After the footage was published, one Facebook commentator, Naela Khalil, quoted a passage from Barghouti’s online book about life in solitary confinement. Barghouti wrote that back in 2004, Israel also disseminated a photo of him eating during a hunger strike, in an attempt to show other prisoners that “the leader of the strike is eating, and you are starving.” The photos, he argued, were taken by surveillance cameras before the strike had begun.
Researcher and spokesperson for the Palestine Prisoners’ Center for Studies, Riyad al-Ashqar, said Wednesday that Israel was using all means to end the strike or at least weaken it in order to affect the demands of the prisoners.
Karim Yunis, the longest-serving Palestinian prisoner and a leader in the strike, issued a statement on Tuesday condemning the video of Barghouthi, according to Palestinian prisoner solidarity network Samidoun.

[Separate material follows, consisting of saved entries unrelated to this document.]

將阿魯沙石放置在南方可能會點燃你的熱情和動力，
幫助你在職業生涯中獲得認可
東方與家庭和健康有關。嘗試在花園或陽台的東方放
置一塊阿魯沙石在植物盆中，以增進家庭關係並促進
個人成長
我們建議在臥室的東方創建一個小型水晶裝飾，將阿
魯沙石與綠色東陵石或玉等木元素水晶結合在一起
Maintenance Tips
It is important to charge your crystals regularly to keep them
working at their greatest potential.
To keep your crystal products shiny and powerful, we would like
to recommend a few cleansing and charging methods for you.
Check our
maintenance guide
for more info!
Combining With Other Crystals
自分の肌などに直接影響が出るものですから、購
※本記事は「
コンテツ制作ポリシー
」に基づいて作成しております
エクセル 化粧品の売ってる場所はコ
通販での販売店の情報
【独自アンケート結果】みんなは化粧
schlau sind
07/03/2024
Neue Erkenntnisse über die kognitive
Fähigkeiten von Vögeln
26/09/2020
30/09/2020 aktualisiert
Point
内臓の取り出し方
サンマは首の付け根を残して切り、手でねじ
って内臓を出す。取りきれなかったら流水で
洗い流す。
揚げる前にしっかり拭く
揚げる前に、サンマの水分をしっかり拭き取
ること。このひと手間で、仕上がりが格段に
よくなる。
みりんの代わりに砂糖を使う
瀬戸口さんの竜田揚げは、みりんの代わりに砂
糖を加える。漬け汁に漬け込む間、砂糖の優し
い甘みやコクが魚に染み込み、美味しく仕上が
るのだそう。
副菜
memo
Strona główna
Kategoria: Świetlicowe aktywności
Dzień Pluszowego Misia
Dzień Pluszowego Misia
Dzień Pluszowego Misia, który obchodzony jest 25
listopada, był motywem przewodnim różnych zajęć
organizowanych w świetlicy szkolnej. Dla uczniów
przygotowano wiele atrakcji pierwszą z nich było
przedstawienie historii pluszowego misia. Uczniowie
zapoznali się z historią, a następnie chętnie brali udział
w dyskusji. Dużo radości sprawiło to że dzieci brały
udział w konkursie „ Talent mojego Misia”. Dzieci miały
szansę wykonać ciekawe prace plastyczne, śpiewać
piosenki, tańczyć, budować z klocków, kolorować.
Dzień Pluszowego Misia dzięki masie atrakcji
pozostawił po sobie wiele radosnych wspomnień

“We assure you that we continue the strike of freedom and dignity until victory. Either victory or martyrdom. There is no life without dignity,” the letter reportedly read.
Meanwhile, the international franchise Pizza Hut has been the focus of condemnation since posting a video on their page on Monday that used the Israeli footage of Barghouthi to sell their pizza.
The video showed images from the released footage and wrote in Hebrew: “Barghouthi, if you break the hunger strike, why not pizza?”
Despite numerous attempts to break the will of the hunger strikers and discredit Barghouthi, Palestinians across the occupied Palestinian territory, Israel, and throughout the diaspora have continued to organize solidarity events in support of the hunger strikers, with this week being declared a “Week of Rage” by leaders of the strike.
The week-long action was called after reports emerged that Israeli authorities were exploring the idea of bringing foreign doctors into Israel to force feed the prisoners, as Israeli doctors have refused to take part in any force feeding owing to international medical ethics.
Israeli authorities have detained approximately one million Palestinians since the establishment of the state of Israel in 1948 and the subsequent occupation of the West Bank, East Jerusalem, and the Gaza Strip in 1967, according to Palestinian organizations.
According to prisoners' rights organization Addameer, 40 percent of the male Palestinian population has been detained by Israeli authorities at some point in their lives. Rights groups have long accused Israel of using routine imprisonment as a tool to erode family and political life in the Palestinian territory.
Addameer has reported that some 6,300 Palestinians were held in Israeli custody as of April.